Bear harvest numbers were strong again this year, Department of Environmental Conservation Commissioner Joe Martens recently announced in a media release. In 2010, bear hunters took more than 1,060 bears in the state.
Statewide, hunters took 1,064 black bears this past fall, similar to harvest levels of 2005-2007.
While overall population size plays a large role in harvest totals, annual variations in take are also strongly influenced by environmental factors that affect bear activity and hunting pressure such as natural food availability and snow fall.
In the Southeastern bear hunting area, hunters took 401 bears, with roughly half of the harvest occurring during the bowhunting season and half during the regular firearms hunting season. In the Central- Western bear hunting area, hunters took 142 bears, with bowhunters responsible for about 65 percent of the harvest. Harvest in both areas was down approximately 20 percent from 2009.
In the Adirondack bear hunting area, the take of 521 bears was down approximately 35 percent from 2009, but is consistent with the long-term average for that area.
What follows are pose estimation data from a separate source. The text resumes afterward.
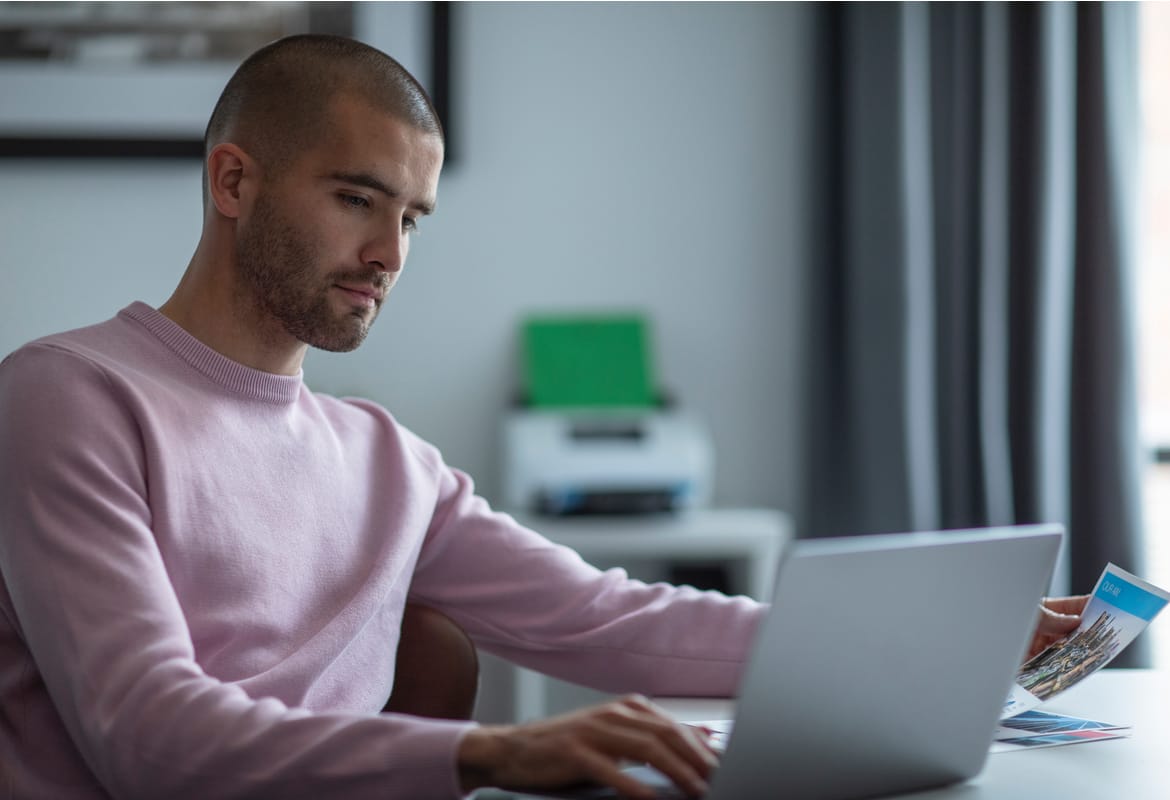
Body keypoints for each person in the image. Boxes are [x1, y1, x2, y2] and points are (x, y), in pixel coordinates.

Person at [0, 35, 1086, 800]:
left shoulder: (386, 458)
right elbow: (149, 737)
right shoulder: (68, 397)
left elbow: (607, 618)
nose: (390, 255)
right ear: (234, 181)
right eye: (355, 198)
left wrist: (937, 639)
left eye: (413, 216)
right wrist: (488, 754)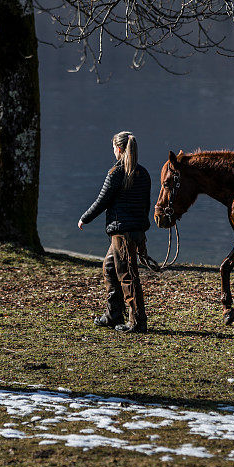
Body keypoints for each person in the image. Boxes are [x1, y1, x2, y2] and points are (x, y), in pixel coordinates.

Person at [78, 131, 151, 333]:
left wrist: (84, 218)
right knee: (110, 268)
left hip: (122, 234)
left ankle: (137, 321)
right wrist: (142, 229)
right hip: (136, 231)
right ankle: (113, 315)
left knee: (128, 275)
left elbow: (102, 201)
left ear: (118, 149)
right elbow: (146, 205)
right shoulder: (143, 173)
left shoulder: (116, 174)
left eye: (113, 148)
Bear harvest in the Adirondacks seems heavily influenced by variations in key food resources, and this year’s harvest follows those trends.
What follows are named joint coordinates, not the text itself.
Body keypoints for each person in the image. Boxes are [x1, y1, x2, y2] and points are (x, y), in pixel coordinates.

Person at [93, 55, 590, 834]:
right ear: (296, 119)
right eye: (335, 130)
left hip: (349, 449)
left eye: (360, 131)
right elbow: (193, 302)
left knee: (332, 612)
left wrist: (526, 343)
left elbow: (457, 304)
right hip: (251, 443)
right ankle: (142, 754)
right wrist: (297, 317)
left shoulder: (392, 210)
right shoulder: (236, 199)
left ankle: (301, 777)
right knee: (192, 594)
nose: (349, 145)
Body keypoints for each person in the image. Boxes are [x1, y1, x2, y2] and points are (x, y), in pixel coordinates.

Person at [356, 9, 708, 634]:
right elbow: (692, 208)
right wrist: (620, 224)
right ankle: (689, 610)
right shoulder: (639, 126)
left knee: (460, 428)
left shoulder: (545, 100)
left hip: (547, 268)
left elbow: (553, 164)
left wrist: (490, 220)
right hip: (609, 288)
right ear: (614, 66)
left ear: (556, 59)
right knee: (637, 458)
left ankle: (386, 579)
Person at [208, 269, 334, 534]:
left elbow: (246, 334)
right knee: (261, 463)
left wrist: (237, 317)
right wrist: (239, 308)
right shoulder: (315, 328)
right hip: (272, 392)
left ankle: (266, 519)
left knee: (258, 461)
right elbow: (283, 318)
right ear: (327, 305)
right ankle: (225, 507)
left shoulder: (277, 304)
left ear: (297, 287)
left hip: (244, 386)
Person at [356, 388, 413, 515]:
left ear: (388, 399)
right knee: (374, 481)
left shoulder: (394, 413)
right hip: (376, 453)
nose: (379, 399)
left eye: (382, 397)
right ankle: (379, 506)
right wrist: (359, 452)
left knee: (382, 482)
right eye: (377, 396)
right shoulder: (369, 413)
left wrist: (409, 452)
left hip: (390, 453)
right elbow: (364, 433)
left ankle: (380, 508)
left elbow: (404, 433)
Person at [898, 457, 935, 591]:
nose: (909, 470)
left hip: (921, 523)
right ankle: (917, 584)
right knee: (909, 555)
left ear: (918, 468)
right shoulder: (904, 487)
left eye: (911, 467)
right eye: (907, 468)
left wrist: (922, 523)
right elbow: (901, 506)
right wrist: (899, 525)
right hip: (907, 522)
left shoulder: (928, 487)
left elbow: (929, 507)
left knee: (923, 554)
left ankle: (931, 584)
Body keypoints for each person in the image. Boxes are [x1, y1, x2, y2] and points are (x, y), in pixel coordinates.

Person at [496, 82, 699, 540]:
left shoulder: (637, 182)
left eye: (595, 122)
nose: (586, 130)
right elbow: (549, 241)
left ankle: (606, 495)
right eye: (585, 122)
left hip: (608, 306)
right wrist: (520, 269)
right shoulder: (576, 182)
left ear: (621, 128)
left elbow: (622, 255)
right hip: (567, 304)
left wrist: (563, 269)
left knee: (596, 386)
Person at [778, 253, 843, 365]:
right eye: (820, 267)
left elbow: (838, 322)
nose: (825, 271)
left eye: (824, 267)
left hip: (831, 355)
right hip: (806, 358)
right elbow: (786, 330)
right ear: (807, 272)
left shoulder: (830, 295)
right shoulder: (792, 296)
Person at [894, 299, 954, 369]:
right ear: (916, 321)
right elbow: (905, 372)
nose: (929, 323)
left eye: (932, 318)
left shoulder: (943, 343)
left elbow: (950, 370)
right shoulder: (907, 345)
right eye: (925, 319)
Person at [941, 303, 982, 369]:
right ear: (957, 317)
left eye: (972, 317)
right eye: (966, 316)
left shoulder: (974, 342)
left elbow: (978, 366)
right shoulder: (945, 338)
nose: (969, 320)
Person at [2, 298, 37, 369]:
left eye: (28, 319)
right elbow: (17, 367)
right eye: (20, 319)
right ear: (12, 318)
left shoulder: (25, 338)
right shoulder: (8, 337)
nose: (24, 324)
According to the release, in years when soft mast (apple, cherry, raspberry) is abundant,bear harvest during the early season tends to decrease.
Cherry and raspberry were widely available in September and October, and bear take during the 2010 early season dropped about mately 40 percent from 2009, which was a year with a poor soft mast crop and high early season bear harvest.
Conversely, in years when beech nuts are abundant, bear take tends to increase during the regular season.